Двинский любовался Юпитером. Более величественного зрелища он не видел. Земля тоже впечатляет, но мы привыкли к Земле. Юпитер – другое дело. Никакая кинохроника не в силах передать вид на Юпитер с расстояния в миллион километров. Бездонные глубины атмосферы, выпуклости тайфунов, полосы облаков, круглые тени спутников. И то, для чего в языке еще нет подходящих слов.
Экспресс догонял Европу. Основная скорость была сброшена. Даже наиболее сложный маневр – гравитационное торможение при пролете Каллисто и Ганимеда
– был завершен. Сейчас экспресс, почти погасив скорость, приближался к Европе. Ее пятнистый диск висел впереди, превышая Землю, наблюдаемую со стационарной орбиты. И увеличивался на глазах.
– Вы не забыли, как вести себя при посадке? – спросил киборг. – Через несколько минут мы войдем в атмосферу. Когда скорость упадет до тысячи километров в час, я выпущу крылья. Вернее, сначала тормозные парашюты. Ленточный, потом обыкновенные. Их четыре. Они очень красиво смотрятся на фоне неба – как букет из четырех цветков. Хотя я бы предпочел, чтобы их было три.
– Почему?
– Ну, четные букеты кладут на могилы, – сказал киборг. – Парашюты напоминают мне, что я… не совсем жив.
Некоторое время они молчали.
Европа стала больше Юпитера. Ее вогнутая чаша занимала полнеба. Она уже не увеличивалась в размерах, но рисунок пятен медленно укрупнялся.
– Пора прощаться, – сказал киборг. – Надеюсь, наши беседы не пропадут впустую. Вы нравитесь мне, Володя. Главное, берегите свою невесту. Не поддавайтесь ревности. Мужчина должен уметь прощать. Сейчас я никогда бы не поступил так, как раньше. Мне бы хотелось, чтобы вы всегда ее любили. Пусть моя печальная история не повторится.
– Ваша жена тоже была не права, – сказал Двинский. – По-моему, ей нравилось вас мучить. Женщина должна быть другой. Если любит, конечно.

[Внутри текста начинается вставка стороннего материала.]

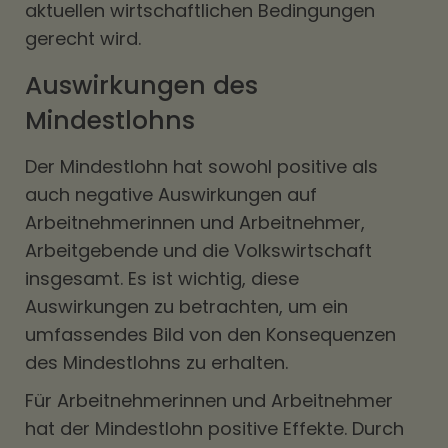
aktuellen wirtschaftlichen Bedingungen
gerecht wird.
Auswirkungen des
Mindestlohns
Der Mindestlohn hat sowohl positive als
auch negative Auswirkungen auf
Arbeitnehmerinnen und Arbeitnehmer,
Arbeitgebende und die Volkswirtschaft
insgesamt. Es ist wichtig, diese
Auswirkungen zu betrachten, um ein
umfassendes Bild von den Konsequenzen
des Mindestlohns zu erhalten.
Für Arbeitnehmerinnen und Arbeitnehmer
hat der Mindestlohn positive Effekte. Durch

– Она меня любила, – сказал киборг. – Есть вещи, которые ты знаешь. Кстати, обратите внимание на пейзаж. Скалы Европы – это вам не какие-нибудь Альпы! А какой, по-вашему, должна быть женщина?
Небо в иллюминаторах окрасилось алым: экспресс накалял воздух. Скалы были далеко внизу, дикие, не тронутые цивилизацией. От них тянулись длинные тени. Экспресс приближался к линии терминатора – внизу была вечерняя заря, там заходила Солнце, хотя на ста километрах оно стояло еще высоко. Еще немного, и будет видна темная сторона спутника. Там обитаемый центр, и ночь, и люди уже засыпают.
– Женщина должна быть доброй, – сказал Двинский, – как моя Настя.
– Ее зовут Настя?
– Да. А почему вы спросили?
– Так, – монотонно произнес киборг. – Действительно глупо. Она у вас, наверное, красивая.
– Очень, – сказал Двинский. – Хотя почему-то ее лицо ускользает, я не могу удержать его перед собой. Отчетливо помню лишь родинку на щеке.